ECLI:NL:CRVB:2016:2200
Centrale Raad van Beroep
- Herziening
- H.J. Simon
- Rechtspraak.nl
Afwijzing verzoek om herziening van een eerdere uitspraak inzake de Algemene nabestaandenwet
Op 15 juni 2016 heeft de Centrale Raad van Beroep uitspraak gedaan op het verzoek om herziening van een eerdere uitspraak van de Raad van 8 mei 2015, met kenmerk 13/3937 ANW. Verzoekster, woonachtig in Marokko, had verzocht om herziening van deze uitspraak, waarin de rechtbank Amsterdam op 27 juni 2013 het beroep van verzoekster tegen de weigering van de Sociale verzekeringsbank (Svb) om haar overleden echtgenoot postuum toe te laten tot de vrijwillige verzekering voor de Algemene nabestaandenwet, ongegrond had verklaard.
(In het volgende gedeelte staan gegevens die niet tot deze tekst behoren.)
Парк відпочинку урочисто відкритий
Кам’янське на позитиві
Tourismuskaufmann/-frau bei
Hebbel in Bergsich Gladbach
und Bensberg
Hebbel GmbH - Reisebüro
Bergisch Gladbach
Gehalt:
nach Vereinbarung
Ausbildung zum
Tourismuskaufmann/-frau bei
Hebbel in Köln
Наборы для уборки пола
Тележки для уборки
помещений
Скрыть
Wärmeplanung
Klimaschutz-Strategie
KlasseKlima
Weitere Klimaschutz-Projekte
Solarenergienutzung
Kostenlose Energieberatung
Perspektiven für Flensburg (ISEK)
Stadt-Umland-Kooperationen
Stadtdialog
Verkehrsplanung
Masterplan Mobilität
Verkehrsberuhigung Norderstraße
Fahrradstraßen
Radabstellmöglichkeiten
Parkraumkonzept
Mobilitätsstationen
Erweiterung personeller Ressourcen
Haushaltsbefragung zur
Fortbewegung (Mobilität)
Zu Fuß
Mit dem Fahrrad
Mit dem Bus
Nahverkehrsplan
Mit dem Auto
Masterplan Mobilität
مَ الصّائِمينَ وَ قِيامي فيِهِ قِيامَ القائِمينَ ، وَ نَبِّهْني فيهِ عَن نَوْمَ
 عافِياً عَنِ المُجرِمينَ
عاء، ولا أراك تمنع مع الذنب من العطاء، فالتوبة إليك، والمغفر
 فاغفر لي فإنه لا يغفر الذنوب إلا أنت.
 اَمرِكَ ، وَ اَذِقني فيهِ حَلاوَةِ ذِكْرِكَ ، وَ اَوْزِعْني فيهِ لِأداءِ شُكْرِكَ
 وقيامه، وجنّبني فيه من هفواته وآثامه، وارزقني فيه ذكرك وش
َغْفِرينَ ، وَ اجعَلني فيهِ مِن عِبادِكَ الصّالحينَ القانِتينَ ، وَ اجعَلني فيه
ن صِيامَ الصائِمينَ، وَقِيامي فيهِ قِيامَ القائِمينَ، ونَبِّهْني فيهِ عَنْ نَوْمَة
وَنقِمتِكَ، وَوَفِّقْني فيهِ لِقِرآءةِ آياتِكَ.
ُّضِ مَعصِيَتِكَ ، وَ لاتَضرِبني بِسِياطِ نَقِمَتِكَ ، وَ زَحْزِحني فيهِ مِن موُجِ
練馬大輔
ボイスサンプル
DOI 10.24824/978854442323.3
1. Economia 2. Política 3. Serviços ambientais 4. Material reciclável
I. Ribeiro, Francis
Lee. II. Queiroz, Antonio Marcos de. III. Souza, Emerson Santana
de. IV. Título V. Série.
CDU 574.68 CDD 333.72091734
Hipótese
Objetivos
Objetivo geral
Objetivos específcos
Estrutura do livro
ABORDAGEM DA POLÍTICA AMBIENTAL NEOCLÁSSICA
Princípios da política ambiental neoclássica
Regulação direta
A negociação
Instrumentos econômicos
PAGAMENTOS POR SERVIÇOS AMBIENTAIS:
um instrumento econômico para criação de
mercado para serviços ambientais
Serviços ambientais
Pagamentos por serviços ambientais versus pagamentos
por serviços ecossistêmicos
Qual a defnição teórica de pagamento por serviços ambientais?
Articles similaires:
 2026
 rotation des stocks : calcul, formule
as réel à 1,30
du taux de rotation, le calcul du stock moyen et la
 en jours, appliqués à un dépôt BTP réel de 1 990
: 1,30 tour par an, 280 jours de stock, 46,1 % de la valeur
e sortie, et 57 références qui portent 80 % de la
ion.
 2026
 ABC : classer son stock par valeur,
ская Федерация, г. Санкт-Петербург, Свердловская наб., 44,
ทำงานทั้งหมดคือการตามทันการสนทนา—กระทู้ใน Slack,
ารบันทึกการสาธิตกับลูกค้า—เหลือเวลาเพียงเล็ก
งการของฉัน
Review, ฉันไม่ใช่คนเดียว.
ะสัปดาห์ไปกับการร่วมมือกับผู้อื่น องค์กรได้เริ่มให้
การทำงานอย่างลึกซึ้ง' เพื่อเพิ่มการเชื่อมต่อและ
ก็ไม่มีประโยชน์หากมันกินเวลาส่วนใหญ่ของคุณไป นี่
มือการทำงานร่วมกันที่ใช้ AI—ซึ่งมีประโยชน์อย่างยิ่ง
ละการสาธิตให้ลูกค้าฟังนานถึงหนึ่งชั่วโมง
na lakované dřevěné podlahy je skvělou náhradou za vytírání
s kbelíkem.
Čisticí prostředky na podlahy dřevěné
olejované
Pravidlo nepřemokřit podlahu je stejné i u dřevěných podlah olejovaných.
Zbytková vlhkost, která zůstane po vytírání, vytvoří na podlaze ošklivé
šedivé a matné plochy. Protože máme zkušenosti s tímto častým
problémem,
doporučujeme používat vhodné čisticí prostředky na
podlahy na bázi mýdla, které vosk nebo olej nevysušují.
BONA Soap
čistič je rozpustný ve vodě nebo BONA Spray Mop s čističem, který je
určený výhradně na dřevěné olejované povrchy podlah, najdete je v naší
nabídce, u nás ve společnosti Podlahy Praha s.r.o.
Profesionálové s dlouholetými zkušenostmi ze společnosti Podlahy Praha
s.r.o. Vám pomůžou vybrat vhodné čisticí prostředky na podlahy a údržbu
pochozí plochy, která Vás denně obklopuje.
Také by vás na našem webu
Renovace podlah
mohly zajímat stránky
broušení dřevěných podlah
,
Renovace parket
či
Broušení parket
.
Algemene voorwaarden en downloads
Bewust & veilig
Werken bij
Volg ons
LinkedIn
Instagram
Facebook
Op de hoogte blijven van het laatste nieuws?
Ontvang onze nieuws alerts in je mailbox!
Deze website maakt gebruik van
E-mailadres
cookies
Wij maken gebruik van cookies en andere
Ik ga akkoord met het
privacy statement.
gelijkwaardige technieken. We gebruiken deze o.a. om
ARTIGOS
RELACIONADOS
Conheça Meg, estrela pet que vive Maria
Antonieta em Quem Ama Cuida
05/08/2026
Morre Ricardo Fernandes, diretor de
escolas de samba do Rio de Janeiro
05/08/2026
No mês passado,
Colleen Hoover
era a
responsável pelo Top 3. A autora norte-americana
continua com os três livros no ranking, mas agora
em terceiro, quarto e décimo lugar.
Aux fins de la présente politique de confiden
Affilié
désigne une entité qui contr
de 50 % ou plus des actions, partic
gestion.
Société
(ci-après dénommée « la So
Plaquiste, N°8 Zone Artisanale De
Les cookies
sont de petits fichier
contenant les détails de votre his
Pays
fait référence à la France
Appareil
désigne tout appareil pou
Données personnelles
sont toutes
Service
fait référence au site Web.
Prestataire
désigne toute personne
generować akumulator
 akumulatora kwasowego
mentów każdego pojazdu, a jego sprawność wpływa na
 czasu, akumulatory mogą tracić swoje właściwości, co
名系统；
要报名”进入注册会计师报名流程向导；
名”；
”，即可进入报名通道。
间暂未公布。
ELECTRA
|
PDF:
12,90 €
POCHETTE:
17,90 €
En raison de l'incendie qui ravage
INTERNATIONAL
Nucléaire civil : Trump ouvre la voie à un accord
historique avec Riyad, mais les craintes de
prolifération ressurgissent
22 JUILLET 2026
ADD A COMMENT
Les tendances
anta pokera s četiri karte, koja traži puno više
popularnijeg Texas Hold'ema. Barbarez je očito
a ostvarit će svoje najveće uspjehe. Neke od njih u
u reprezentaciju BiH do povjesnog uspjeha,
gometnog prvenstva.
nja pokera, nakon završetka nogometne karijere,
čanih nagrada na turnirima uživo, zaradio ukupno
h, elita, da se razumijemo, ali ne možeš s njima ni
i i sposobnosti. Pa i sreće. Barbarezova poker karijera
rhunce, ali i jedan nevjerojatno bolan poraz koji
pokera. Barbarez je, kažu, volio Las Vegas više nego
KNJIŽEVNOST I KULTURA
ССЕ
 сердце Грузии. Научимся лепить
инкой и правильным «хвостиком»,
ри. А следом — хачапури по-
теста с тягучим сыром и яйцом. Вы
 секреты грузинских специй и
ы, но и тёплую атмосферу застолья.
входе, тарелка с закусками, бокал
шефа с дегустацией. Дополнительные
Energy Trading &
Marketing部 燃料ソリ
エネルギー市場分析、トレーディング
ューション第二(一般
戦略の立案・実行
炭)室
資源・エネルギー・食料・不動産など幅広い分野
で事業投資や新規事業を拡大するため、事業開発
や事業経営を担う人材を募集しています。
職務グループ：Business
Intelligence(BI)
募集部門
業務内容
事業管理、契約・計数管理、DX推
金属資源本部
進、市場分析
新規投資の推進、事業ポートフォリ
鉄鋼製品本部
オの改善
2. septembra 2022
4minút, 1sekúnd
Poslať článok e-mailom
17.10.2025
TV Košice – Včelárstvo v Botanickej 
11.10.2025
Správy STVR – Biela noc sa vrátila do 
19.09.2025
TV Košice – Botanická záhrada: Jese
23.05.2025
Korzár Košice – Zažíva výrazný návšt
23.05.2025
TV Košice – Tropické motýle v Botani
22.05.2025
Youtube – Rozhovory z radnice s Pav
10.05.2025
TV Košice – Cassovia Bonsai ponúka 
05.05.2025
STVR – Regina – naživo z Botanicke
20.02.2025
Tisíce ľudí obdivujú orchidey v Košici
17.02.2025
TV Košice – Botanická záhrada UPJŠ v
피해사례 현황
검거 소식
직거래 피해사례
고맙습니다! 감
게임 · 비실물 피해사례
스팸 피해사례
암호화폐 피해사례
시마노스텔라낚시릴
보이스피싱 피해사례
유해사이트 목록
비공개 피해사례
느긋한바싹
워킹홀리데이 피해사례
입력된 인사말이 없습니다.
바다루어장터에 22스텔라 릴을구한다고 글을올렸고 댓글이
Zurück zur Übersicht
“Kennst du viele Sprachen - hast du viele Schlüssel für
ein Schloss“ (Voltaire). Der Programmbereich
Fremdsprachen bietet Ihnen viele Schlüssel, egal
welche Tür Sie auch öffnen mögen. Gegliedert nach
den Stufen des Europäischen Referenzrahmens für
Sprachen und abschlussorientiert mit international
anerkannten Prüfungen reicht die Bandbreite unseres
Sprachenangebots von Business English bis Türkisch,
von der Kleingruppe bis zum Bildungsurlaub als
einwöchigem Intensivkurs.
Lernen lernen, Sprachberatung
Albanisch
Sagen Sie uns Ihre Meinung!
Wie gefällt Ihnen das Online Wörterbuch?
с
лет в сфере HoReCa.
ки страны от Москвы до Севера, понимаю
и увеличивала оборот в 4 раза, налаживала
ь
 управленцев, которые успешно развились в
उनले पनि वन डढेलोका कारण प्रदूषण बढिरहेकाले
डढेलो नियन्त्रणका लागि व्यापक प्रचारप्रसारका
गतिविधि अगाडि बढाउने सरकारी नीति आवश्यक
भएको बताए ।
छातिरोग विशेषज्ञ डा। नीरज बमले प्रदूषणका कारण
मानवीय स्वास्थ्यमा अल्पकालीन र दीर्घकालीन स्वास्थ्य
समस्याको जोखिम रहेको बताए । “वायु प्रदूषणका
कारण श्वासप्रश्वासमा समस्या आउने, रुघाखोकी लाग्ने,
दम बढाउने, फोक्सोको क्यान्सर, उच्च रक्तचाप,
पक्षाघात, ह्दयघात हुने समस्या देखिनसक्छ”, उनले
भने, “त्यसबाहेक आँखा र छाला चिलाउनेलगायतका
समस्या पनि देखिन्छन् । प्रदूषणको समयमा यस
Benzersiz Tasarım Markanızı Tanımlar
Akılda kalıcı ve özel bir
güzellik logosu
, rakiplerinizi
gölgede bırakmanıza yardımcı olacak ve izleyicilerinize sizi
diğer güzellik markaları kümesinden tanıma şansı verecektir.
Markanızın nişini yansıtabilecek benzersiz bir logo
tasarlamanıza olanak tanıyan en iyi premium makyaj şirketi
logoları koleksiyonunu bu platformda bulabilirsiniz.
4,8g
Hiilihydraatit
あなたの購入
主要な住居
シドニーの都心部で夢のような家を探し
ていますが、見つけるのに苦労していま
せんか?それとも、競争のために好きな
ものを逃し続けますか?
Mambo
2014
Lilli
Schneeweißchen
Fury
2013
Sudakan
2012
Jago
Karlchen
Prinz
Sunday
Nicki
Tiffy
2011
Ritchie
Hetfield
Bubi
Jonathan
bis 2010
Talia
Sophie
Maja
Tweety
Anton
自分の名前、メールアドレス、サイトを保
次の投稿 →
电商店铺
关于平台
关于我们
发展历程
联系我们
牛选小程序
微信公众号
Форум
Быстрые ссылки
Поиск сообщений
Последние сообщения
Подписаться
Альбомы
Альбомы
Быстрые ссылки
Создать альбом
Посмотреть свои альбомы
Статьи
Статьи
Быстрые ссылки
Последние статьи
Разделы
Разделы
Tijdens de zitting op 4 mei 2016 was verzoekster niet verschenen, terwijl de Svb vertegenwoordigd was door mr. A. van der Weerd.
In haar verzoekschrift had verzoekster aangegeven in een moeilijke financiële positie te verkeren en vroeg zij om een nieuwe, gunstige beslissing. De Raad heeft echter vastgesteld dat verzoekster geen feiten of omstandigheden heeft aangevoerd die voldoen aan de criteria van artikel 8:119 van de Algemene wet bestuursrecht (Awb). Dit artikel stelt dat herziening alleen mogelijk is op basis van feiten of omstandigheden die vóór de uitspraak hebben plaatsgevonden, niet bekend waren bij de indiener en die, indien ze eerder bekend waren geweest, tot een andere uitspraak zouden hebben geleid.
De Raad benadrukte dat het rechtsmiddel van herziening niet bedoeld is voor een hernieuwde discussie over de zaak. Gezien het ontbreken van relevante nieuwe feiten of omstandigheden heeft de Raad het verzoek om herziening afgewezen. Tevens is er geen aanleiding voor een proceskostenveroordeling. De uitspraak is gedaan door H.J. Simon, in tegenwoordigheid van N. Veenstra als griffier, en is openbaar uitgesproken op 15 juni 2016.